Uniform LBP codes are then used to reduce the number of patterns to 59 while preserving more than 90% of the
information contained in the original LBP representation. Then, the image is divided into 64 non-overlapping
regions, and each region is represented as a 59-bin histogram of patterns. Finally, the algorithm concatenates all
64 regions to create a 3,776-bin spatially enhanced histogram. We reduce the dimensionality of this histogram
using Linear Discriminant Analysis (LDA), which improves clustering and enables us to store an entire database
of 53 subjects on-chip. During classification, the circuit applies LBP and LDA to each incoming IR image in real
time, and compares the resulting feature vector to each pattern stored in the local database using the Manhattan
distance.
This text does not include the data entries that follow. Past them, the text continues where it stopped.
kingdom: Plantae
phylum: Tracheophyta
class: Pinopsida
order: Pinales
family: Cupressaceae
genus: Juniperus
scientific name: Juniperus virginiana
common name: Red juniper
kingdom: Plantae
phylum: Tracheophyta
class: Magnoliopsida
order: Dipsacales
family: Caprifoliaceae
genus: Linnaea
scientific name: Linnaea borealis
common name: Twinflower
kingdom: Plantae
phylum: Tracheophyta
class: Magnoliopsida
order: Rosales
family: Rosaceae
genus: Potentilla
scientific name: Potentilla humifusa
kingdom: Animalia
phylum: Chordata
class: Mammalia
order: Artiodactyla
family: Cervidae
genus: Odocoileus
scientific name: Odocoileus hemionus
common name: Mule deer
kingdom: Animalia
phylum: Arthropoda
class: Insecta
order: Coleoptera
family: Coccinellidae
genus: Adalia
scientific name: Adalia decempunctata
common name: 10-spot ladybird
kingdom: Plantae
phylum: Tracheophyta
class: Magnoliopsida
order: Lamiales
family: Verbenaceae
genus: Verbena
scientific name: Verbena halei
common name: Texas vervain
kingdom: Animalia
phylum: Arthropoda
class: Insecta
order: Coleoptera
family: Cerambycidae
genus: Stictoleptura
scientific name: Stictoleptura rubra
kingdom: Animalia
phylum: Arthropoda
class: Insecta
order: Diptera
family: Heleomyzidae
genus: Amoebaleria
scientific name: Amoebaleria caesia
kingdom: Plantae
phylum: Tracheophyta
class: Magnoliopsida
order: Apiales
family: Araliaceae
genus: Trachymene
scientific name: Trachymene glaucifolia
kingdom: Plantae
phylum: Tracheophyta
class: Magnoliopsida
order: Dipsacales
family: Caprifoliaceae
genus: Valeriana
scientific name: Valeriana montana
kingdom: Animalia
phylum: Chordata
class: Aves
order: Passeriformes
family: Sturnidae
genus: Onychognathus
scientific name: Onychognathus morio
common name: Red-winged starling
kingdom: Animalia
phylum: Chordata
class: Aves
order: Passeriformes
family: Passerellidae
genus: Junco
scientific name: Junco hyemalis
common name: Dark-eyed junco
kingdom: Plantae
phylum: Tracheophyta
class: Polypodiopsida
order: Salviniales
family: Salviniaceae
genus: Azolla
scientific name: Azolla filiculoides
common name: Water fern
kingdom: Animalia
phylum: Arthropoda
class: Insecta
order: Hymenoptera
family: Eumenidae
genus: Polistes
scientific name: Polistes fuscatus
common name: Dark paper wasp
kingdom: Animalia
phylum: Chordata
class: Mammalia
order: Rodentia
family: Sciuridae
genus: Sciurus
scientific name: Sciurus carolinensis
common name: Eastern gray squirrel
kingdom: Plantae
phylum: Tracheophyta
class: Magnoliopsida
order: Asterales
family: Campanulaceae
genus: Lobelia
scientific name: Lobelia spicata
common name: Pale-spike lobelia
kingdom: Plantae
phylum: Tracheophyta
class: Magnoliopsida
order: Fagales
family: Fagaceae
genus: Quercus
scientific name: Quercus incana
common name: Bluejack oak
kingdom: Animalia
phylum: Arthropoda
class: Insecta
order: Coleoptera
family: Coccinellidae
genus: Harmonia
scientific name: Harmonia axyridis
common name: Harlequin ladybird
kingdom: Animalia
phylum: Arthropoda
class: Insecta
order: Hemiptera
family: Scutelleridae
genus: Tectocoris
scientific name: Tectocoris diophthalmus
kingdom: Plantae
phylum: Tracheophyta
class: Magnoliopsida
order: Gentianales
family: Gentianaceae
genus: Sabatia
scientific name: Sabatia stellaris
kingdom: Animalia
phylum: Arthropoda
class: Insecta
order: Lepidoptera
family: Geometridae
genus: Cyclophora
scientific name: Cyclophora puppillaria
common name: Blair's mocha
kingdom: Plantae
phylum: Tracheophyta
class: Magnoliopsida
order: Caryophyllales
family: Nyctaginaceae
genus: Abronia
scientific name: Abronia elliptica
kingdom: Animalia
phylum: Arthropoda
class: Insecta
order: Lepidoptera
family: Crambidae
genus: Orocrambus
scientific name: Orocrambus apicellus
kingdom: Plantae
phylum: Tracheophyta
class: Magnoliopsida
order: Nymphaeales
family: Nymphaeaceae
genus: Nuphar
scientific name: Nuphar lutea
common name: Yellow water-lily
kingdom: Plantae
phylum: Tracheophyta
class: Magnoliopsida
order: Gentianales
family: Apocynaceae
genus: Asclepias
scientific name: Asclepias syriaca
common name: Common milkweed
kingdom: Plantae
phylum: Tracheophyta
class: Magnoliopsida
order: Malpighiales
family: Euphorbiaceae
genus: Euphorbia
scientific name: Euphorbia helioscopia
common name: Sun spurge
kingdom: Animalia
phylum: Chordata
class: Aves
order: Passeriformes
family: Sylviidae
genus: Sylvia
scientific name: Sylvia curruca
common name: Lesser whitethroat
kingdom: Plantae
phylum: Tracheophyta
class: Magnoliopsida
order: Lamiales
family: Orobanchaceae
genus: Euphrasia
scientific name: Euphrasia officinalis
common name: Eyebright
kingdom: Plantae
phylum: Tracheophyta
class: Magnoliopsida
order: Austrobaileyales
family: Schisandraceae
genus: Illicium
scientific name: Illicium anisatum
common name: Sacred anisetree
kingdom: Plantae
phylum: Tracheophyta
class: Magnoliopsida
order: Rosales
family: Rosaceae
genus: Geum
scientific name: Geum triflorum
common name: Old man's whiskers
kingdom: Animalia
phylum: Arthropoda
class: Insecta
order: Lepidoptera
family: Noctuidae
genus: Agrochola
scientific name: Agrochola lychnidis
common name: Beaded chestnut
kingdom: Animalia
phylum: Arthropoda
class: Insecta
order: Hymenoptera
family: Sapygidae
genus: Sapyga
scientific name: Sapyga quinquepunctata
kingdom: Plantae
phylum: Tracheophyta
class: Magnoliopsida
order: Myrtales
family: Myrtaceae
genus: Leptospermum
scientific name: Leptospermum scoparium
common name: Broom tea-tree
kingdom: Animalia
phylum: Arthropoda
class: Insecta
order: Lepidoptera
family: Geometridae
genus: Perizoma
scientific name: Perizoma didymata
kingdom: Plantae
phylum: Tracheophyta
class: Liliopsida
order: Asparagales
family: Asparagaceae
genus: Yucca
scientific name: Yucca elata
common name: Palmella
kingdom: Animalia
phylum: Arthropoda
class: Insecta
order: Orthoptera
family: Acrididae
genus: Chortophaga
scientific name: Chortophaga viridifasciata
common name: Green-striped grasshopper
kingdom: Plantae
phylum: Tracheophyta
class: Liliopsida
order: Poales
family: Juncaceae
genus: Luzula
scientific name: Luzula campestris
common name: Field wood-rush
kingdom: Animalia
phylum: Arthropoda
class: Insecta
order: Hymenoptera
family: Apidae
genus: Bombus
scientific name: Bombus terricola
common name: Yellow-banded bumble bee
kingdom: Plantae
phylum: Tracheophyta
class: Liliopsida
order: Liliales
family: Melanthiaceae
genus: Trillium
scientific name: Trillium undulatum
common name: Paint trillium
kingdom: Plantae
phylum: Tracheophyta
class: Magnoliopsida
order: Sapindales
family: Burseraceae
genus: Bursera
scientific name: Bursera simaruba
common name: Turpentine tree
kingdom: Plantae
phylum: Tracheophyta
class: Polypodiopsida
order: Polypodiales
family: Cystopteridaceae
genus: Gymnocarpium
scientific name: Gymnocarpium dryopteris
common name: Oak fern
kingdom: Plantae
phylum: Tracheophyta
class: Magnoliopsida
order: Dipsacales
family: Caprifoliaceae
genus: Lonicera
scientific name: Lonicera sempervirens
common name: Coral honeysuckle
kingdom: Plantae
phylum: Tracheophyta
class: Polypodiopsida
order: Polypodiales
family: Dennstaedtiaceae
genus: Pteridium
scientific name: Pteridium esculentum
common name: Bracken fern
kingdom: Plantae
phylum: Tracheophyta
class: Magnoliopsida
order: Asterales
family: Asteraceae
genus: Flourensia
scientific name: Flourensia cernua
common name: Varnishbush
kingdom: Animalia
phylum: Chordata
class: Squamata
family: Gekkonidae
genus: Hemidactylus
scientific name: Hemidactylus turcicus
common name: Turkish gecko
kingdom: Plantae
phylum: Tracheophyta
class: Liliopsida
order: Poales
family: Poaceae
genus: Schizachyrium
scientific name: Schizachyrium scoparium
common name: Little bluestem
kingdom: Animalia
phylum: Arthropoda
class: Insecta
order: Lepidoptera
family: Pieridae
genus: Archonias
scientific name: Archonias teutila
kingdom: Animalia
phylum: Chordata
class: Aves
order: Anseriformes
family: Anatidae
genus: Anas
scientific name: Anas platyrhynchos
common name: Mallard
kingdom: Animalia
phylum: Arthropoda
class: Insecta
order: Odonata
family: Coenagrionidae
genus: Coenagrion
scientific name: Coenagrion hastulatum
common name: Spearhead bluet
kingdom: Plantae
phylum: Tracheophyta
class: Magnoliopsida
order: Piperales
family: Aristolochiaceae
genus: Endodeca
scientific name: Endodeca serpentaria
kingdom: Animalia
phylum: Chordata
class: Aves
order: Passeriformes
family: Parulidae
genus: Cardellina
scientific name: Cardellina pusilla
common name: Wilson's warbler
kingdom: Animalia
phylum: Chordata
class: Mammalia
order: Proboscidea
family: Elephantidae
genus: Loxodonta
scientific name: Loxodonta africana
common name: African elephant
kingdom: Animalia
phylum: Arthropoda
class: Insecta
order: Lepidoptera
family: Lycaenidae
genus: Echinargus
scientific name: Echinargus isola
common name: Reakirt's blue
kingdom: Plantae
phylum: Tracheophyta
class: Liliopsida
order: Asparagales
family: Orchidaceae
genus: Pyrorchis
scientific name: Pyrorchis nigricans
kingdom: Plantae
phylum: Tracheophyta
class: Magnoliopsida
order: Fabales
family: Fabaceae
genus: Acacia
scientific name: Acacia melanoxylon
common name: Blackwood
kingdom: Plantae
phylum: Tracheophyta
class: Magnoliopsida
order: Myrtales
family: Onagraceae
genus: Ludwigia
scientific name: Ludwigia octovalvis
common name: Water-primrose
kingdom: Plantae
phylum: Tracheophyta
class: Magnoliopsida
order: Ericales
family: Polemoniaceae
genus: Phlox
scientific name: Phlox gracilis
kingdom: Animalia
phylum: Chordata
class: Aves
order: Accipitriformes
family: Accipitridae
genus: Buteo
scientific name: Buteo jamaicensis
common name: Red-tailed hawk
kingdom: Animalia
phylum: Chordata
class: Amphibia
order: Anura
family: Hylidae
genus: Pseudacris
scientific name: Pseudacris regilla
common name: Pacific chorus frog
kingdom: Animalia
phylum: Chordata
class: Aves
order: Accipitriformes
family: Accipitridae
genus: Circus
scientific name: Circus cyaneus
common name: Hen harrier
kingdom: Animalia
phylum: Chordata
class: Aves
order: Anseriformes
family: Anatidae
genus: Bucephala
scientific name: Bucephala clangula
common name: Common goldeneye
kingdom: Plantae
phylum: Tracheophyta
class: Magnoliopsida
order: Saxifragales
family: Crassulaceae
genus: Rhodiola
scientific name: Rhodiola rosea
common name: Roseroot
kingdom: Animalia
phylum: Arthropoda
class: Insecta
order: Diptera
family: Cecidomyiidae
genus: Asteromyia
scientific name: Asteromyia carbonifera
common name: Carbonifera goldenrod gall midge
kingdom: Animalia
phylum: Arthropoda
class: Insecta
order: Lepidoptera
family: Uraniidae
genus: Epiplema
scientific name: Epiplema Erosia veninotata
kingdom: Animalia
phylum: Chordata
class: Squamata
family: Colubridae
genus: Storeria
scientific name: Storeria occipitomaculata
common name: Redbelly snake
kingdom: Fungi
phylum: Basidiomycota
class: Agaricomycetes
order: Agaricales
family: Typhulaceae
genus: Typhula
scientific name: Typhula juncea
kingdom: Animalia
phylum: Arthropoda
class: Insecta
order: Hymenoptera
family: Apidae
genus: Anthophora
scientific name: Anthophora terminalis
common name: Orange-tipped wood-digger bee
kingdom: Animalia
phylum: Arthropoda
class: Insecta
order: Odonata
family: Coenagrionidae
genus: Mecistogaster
We implemented the circuit on a Xilinx Artix-7 XC7A100T FPGA and tested it with the UCHThermalFace
database, which consists of 28 81 x 150-pixel images of 53 subjects in indoor and outdoor conditions.
The circuit achieves a 98.6% hit ratio, trained with 16 images and tested with 12 images of each subject in the
database. Using a 100 MHz clock, the circuit classifies 8,230 images per second, and consumes only 309mW.